I am using icc 188.8.131.52, Build 20141023 for the Intel Xeon Phi. Using the OpenMP task construct in my application, I construct a binary tree and perform a substantial amount of computations for each node. More specifically, after a node is processed, it creates two children. The children are created as new tasks and the same computations are performed on the children. However, the tree is not very deep and only a relatively small number of tasks are running at any point in time (up to around 15).
In order to take advantage of the large number of cores on the Xeon Phi, I thought to parallelize using "#pragma omp parallel" and "#pragma omp for" the loops that consist the main computational workload within each task. Although I am getting the correct results, the execution time did not improve at all. I think that this is not an issue of creating too many threads in my program, since I try to restrict the total number of running threads. For example, I timed the processing of the root node (hence only 1 task is running at that point and all cores are available for the parallelization of the loops) with and without parallelization of the loops and I get the exact same processing time. I also verified that 228 are requested by the program for this case.

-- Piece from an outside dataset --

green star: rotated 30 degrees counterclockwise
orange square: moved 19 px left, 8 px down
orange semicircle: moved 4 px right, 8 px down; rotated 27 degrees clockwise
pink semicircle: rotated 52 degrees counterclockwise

It is my understanding that the OpenMP specification leaves the implementation of nested parallelism to the discretion of the implementer. Might it be the case that I don't see any performance improvement due to the fact that the Intel compiler does not support nested parallelism in this fashion (tasks and parallel loops within each task)? How could I check what is going on?
Thank you in advance,
Ioannis E. Venetis
Sometimes the mind gets stuck in the difficult parts and misses the obvious answers.
I am getting a segmentation fault now, but this is obviously some error in my parallel implementation.
Ioannis E. Venetis